Work to complete: How many lines in the rows below contain the string "what", counting only matches with the same case? Reply with the number alone.
=== Begin Enclosure ===
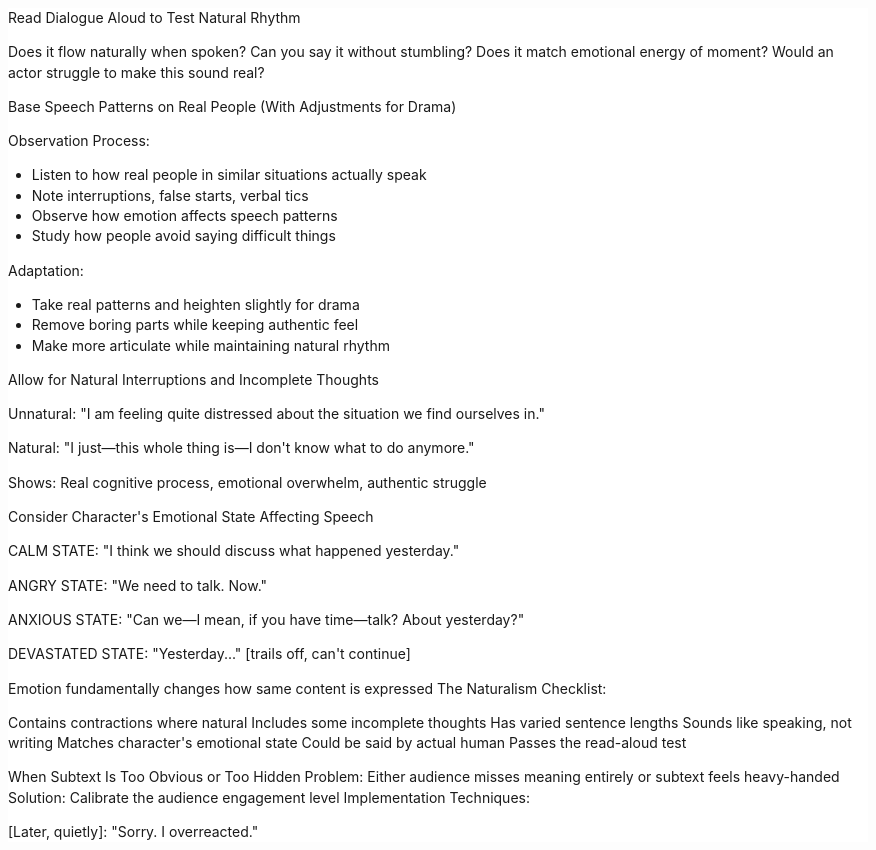 Read Dialogue Aloud to Test Natural Rhythm

Does it flow naturally when spoken?
Can you say it without stumbling?
Does it match emotional energy of moment?
Would an actor struggle to make this sound real?


Base Speech Patterns on Real People (With Adjustments for Drama)

   Observation Process:
   - Listen to how real people in similar situations actually speak
   - Note interruptions, false starts, verbal tics
   - Observe how emotion affects speech patterns
   - Study how people avoid saying difficult things
   
   Adaptation:
   - Take real patterns and heighten slightly for drama
   - Remove boring parts while keeping authentic feel
   - Make more articulate while maintaining natural rhythm

Allow for Natural Interruptions and Incomplete Thoughts

   Unnatural:
   "I am feeling quite distressed about the situation we find ourselves in."
   
   Natural:
   "I just—this whole thing is—I don't know what to do anymore."
   
   Shows: Real cognitive process, emotional overwhelm, authentic struggle

Consider Character's Emotional State Affecting Speech

   CALM STATE:
   "I think we should discuss what happened yesterday."
   
   ANGRY STATE:
   "We need to talk. Now."
   
   ANXIOUS STATE:
   "Can we—I mean, if you have time—talk? About yesterday?"
   
   DEVASTATED STATE:
   "Yesterday..." [trails off, can't continue]
   
   Emotion fundamentally changes how same content is expressed
The Naturalism Checklist:

 Contains contractions where natural
 Includes some incomplete thoughts
 Has varied sentence lengths
 Sounds like speaking, not writing
 Matches character's emotional state
 Could be said by actual human
 Passes the read-aloud test

When Subtext Is Too Obvious or Too Hidden
Problem: Either audience misses meaning entirely or subtext feels heavy-handed
Solution: Calibrate the audience engagement level
Implementation Techniques:


   [Later, quietly]: "Sorry. I overreacted."
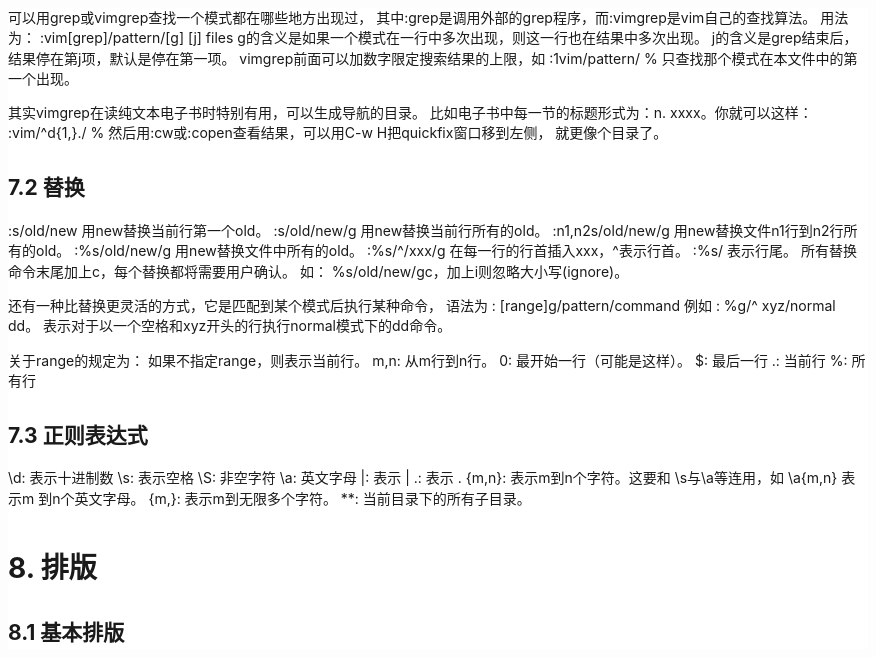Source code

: 可以用grep或vimgrep查找一个模式都在哪些地方出现过，
其中:grep是调用外部的grep程序，而:vimgrep是vim自己的查找算法。
用法为： :vim[grep]/pattern/[g] [j] files
g的含义是如果一个模式在一行中多次出现，则这一行也在结果中多次出现。
j的含义是grep结束后，结果停在第j项，默认是停在第一项。
vimgrep前面可以加数字限定搜索结果的上限，如
:1vim/pattern/ % 只查找那个模式在本文件中的第一个出现。

其实vimgrep在读纯文本电子书时特别有用，可以生成导航的目录。
比如电子书中每一节的标题形式为：n. xxxx。你就可以这样：
:vim/^d{1,}./ %
然后用:cw或:copen查看结果，可以用C-w H把quickfix窗口移到左侧，
就更像个目录了。

## 7.2 替换
:s/old/new                           用new替换当前行第一个old。
:s/old/new/g                         用new替换当前行所有的old。
:n1,n2s/old/new/g                    用new替换文件n1行到n2行所有的old。
:%s/old/new/g                        用new替换文件中所有的old。
:%s/^/xxx/g                          在每一行的行首插入xxx，^表示行首。
:%s/                                 表示行尾。
所有替换命令末尾加上c，每个替换都将需要用户确认。 如：
%s/old/new/gc，加上i则忽略大小写(ignore)。

还有一种比替换更灵活的方式，它是匹配到某个模式后执行某种命令，
语法为 :            [range]g/pattern/command
例如 :              %g/^ xyz/normal dd。
表示对于以一个空格和xyz开头的行执行normal模式下的dd命令。

关于range的规定为：
如果不指定range，则表示当前行。
m,n: 从m行到n行。
0: 最开始一行（可能是这样）。
$: 最后一行
.: 当前行
%: 所有行

## 7.3 正则表达式
\d:                                 表示十进制数
\s:                                 表示空格
\S:                                 非空字符
\a:                                 英文字母
\|:                                 表示 |
\.:                                 表示 .
{m,n}:                              表示m到n个字符。这要和 \s与\a等连用，如 \a\{m,n} 表示m 到n个英文字母。
{m,}:                               表示m到无限多个字符。
**:                                 当前目录下的所有子目录。

# 8. 排版
## 8.1 基本排版
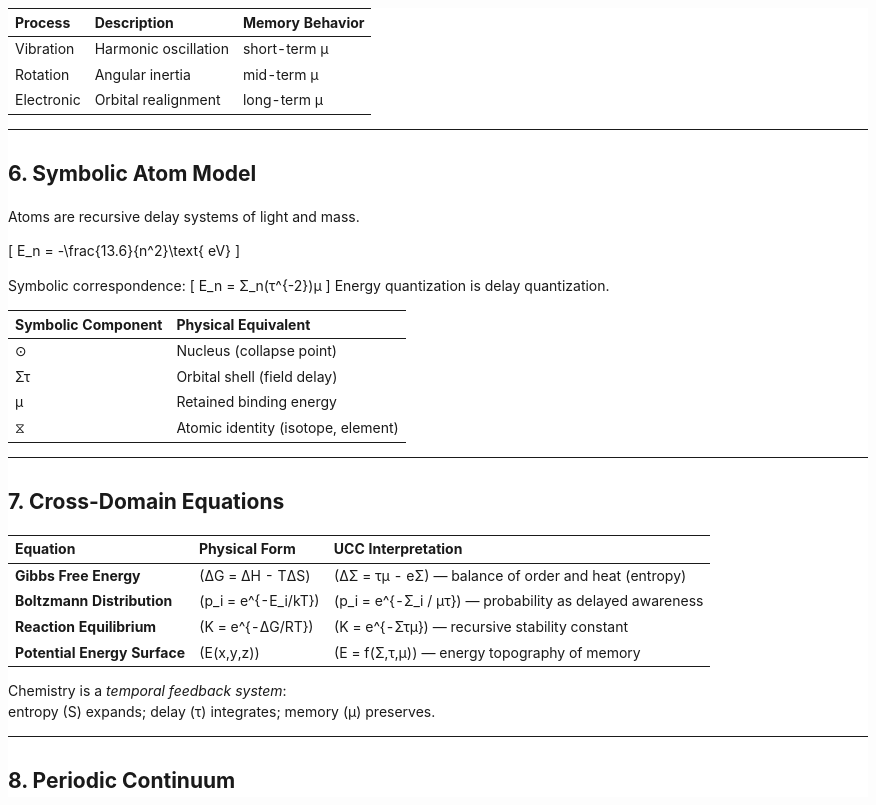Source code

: | Process | Description | Memory Behavior |
|:--|:--|:--|
| Vibration | Harmonic oscillation | short-term μ |
| Rotation | Angular inertia | mid-term μ |
| Electronic | Orbital realignment | long-term μ |

---

## 6. Symbolic Atom Model  

Atoms are recursive delay systems of light and mass.  

\[
E_n = -\frac{13.6}{n^2}\text{ eV}
\]

Symbolic correspondence:
\[
E_n = Σ_n(τ^{-2})μ
\]
Energy quantization is delay quantization.  

| Symbolic Component | Physical Equivalent |
|:--|:--|
| ⊙ | Nucleus (collapse point) |
| Στ | Orbital shell (field delay) |
| μ | Retained binding energy |
| ⧖ | Atomic identity (isotope, element) |

---

## 7. Cross-Domain Equations  

| Equation | Physical Form | UCC Interpretation |
|:--|:--|:--|
| **Gibbs Free Energy** | \(ΔG = ΔH - TΔS\) | \(ΔΣ = τμ - eΣ\) — balance of order and heat (entropy) |
| **Boltzmann Distribution** | \(p_i = e^{-E_i/kT}\) | \(p_i = e^{-Σ_i / μτ}\) — probability as delayed awareness |
| **Reaction Equilibrium** | \(K = e^{-ΔG/RT}\) | \(K = e^{-Στμ}\) — recursive stability constant |
| **Potential Energy Surface** | \(E(x,y,z)\) | \(E = f(Σ,τ,μ)\) — energy topography of memory |

Chemistry is a *temporal feedback system*:  
entropy (S) expands; delay (τ) integrates; memory (μ) preserves.

---

## 8. Periodic Continuum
=== End Enclosure ===
Result of the exercise: 2